Jasper: I don't see any prob with the common room! I mean, helooo magic?
Posted by Lily Evans from Hogwarts on August 7, 2008 9:44 PM
I find it hard to believe that there are 1000 students at Hogwarts. There are never more than five students of either gender mentioned in a particular house in a particular year. Granted, all students are not mentioned, but I find it hard to believe that Harry would never interact with more than four other boys from his house in his year.
I also agree with the person who stated that it would be odd if the Weasley's were always chose prefects out of eighteen students...
I agree that the number of students in each year can vary, the number in each house, and the number of girls vs boys, but I would have to think that the houses would have to be somewhat evenly distributed since they compete for house points.
At the beginning of years 1-5, schedules are passed out haphazardly, implying that an entirety of one's year from one's house is in each class...putting the figure on around 20 students per class (Potions with Slytherins, Herbology with Hufflepuffs, etc).
We know that the magical population in Britain is somewhat small as all the pure-bloods (and most half-bloods) are related. Although there are muggle-borns, they are the exception rather than the rule (otherwise why would we have a statute of secrecy?
I think it is safe to assume that there is one teacher per subject (other wise DADA wouldn't be such a big deal). Okay, so we say each teacher teaches about three hours of their subject a week (in every book, most subjects they have double of once a week and then again single once a week), three hours, but twice because they'd need two sets for each of the OWL years and at least one set for the NEWT years...that gives each teacher about thirty-six hours in the classrooms teaching. I can't see the teachers doing this for more than 50 or so students per year, even with magic.
Oh, and to the person who said there were only four Slytherin boys in Harry's year:
There were five: Malfoy, Crabbe, Goyle, Blaise Zambini, and Theodore Nott (who you forgot...he's mentioned in the sorting, but not what house...but he's mentioned again in OotP, he can see the Thestrals).
Posted by Lily from Orlando, Fl, USA on August 8, 2008 11:33 PM
I think the count is somewhwre around 500. J.K probably didn't think about it, and the question caught her off guard. I just went into middle school, and it seemed like there were a thousand people there, when the number is really a lot less. What I mean to say is, sometimes off-hand guesses can be in-accurate
Posted by ithil from Cal. on August 10, 2008 4:08 PM
Anonamus, people share cauldrons sometimes, so maybe the number was more like 40.
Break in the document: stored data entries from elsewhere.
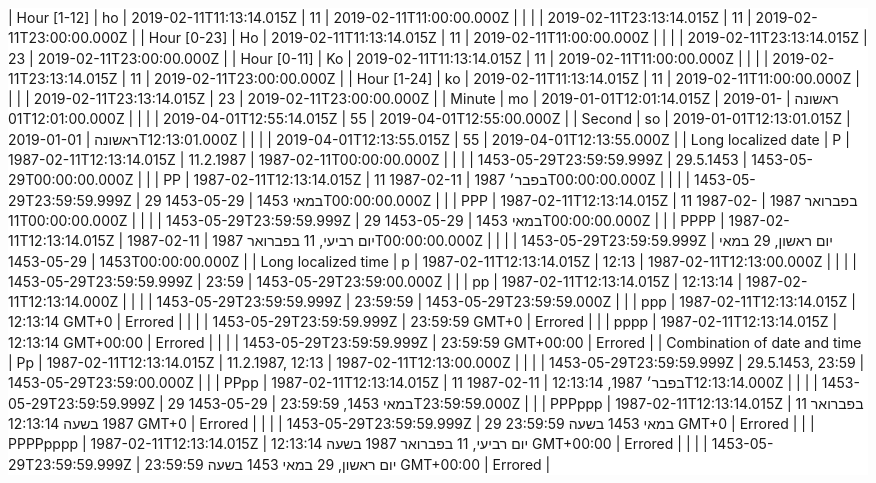 | Hour [1-12]                     | ho           | 2019-02-11T11:13:14.015Z | 11                                                 | 2019-02-11T11:00:00.000Z |
|                                 |              | 2019-02-11T23:13:14.015Z | 11                                                 | 2019-02-11T23:00:00.000Z |
| Hour [0-23]                     | Ho           | 2019-02-11T11:13:14.015Z | 11                                                 | 2019-02-11T11:00:00.000Z |
|                                 |              | 2019-02-11T23:13:14.015Z | 23                                                 | 2019-02-11T23:00:00.000Z |
| Hour [0-11]                     | Ko           | 2019-02-11T11:13:14.015Z | 11                                                 | 2019-02-11T11:00:00.000Z |
|                                 |              | 2019-02-11T23:13:14.015Z | 11                                                 | 2019-02-11T23:00:00.000Z |
| Hour [1-24]                     | ko           | 2019-02-11T11:13:14.015Z | 11                                                 | 2019-02-11T11:00:00.000Z |
|                                 |              | 2019-02-11T23:13:14.015Z | 23                                                 | 2019-02-11T23:00:00.000Z |
| Minute                          | mo           | 2019-01-01T12:01:14.015Z | ראשונה                                             | 2019-01-01T12:01:00.000Z |
|                                 |              | 2019-04-01T12:55:14.015Z | 55                                                 | 2019-04-01T12:55:00.000Z |
| Second                          | so           | 2019-01-01T12:13:01.015Z | ראשונה                                             | 2019-01-01T12:13:01.000Z |
|                                 |              | 2019-04-01T12:13:55.015Z | 55                                                 | 2019-04-01T12:13:55.000Z |
| Long localized date             | P            | 1987-02-11T12:13:14.015Z | 11.2.1987                                          | 1987-02-11T00:00:00.000Z |
|                                 |              | 1453-05-29T23:59:59.999Z | 29.5.1453                                          | 1453-05-29T00:00:00.000Z |
|                                 | PP           | 1987-02-11T12:13:14.015Z | 11 בפבר׳ 1987                                      | 1987-02-11T00:00:00.000Z |
|                                 |              | 1453-05-29T23:59:59.999Z | 29 במאי 1453                                       | 1453-05-29T00:00:00.000Z |
|                                 | PPP          | 1987-02-11T12:13:14.015Z | 11 בפברואר 1987                                    | 1987-02-11T00:00:00.000Z |
|                                 |              | 1453-05-29T23:59:59.999Z | 29 במאי 1453                                       | 1453-05-29T00:00:00.000Z |
|                                 | PPPP         | 1987-02-11T12:13:14.015Z | יום רביעי, 11 בפברואר 1987                         | 1987-02-11T00:00:00.000Z |
|                                 |              | 1453-05-29T23:59:59.999Z | יום ראשון, 29 במאי 1453                            | 1453-05-29T00:00:00.000Z |
| Long localized time             | p            | 1987-02-11T12:13:14.015Z | 12:13                                              | 1987-02-11T12:13:00.000Z |
|                                 |              | 1453-05-29T23:59:59.999Z | 23:59                                              | 1453-05-29T23:59:00.000Z |
|                                 | pp           | 1987-02-11T12:13:14.015Z | 12:13:14                                           | 1987-02-11T12:13:14.000Z |
|                                 |              | 1453-05-29T23:59:59.999Z | 23:59:59                                           | 1453-05-29T23:59:59.000Z |
|                                 | ppp          | 1987-02-11T12:13:14.015Z | 12:13:14 GMT+0                                     | Errored                  |
|                                 |              | 1453-05-29T23:59:59.999Z | 23:59:59 GMT+0                                     | Errored                  |
|                                 | pppp         | 1987-02-11T12:13:14.015Z | 12:13:14 GMT+00:00                                 | Errored                  |
|                                 |              | 1453-05-29T23:59:59.999Z | 23:59:59 GMT+00:00                                 | Errored                  |
| Combination of date and time    | Pp           | 1987-02-11T12:13:14.015Z | 11.2.1987, 12:13                                   | 1987-02-11T12:13:00.000Z |
|                                 |              | 1453-05-29T23:59:59.999Z | 29.5.1453, 23:59                                   | 1453-05-29T23:59:00.000Z |
|                                 | PPpp         | 1987-02-11T12:13:14.015Z | 11 בפבר׳ 1987, 12:13:14                            | 1987-02-11T12:13:14.000Z |
|                                 |              | 1453-05-29T23:59:59.999Z | 29 במאי 1453, 23:59:59                             | 1453-05-29T23:59:59.000Z |
|                                 | PPPppp       | 1987-02-11T12:13:14.015Z | 11 בפברואר 1987 בשעה 12:13:14 GMT+0                | Errored                  |
|                                 |              | 1453-05-29T23:59:59.999Z | 29 במאי 1453 בשעה 23:59:59 GMT+0                   | Errored                  |
|                                 | PPPPpppp     | 1987-02-11T12:13:14.015Z | יום רביעי, 11 בפברואר 1987 בשעה 12:13:14 GMT+00:00 | Errored                  |
|                                 |              | 1453-05-29T23:59:59.999Z | יום ראשון, 29 במאי 1453 בשעה 23:59:59 GMT+00:00    | Errored                  |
Posted by ithil from Cal. on August 10, 2008 4:13 PM
every year the school might bring in more than the year before. After all, it depends on how many families are found with kids who are able to do magic.
with Squibs and muggle borns you don't know when they come up.
Posted by Katie Parker from Earth on August 10, 2008 7:06 PM
I agree wholeheartedly with Kyate from Milwaukee, i mean think about 1000 students fitting in the vicinity of Hogwarts. Hogwarts is a huge place. HUUUUUGE! There's gotta be more than 5 boys and girls in Harry's year in Gryffindor, JK just doesn't want to explore too much into that section with more characters. The Gryffindor commons is located on the seventh floor tower(s) so it must be a really big tower with the exception that they live in a magical place so they might have used some magical expansioning to fit all the students in each year in separate rooms. There is a girls and a boys side and each must have quite a few rooms plus maybe restrooms, right? The books and movies are quite different in their own ways and you really don't need to count all the students in each. We know of a few main character students and that's what JK wants us to know of.
There's not much accurate mathematics to magic, so just leave it as 1000+ students residing in Hogwarts in the seven years of magical trainings.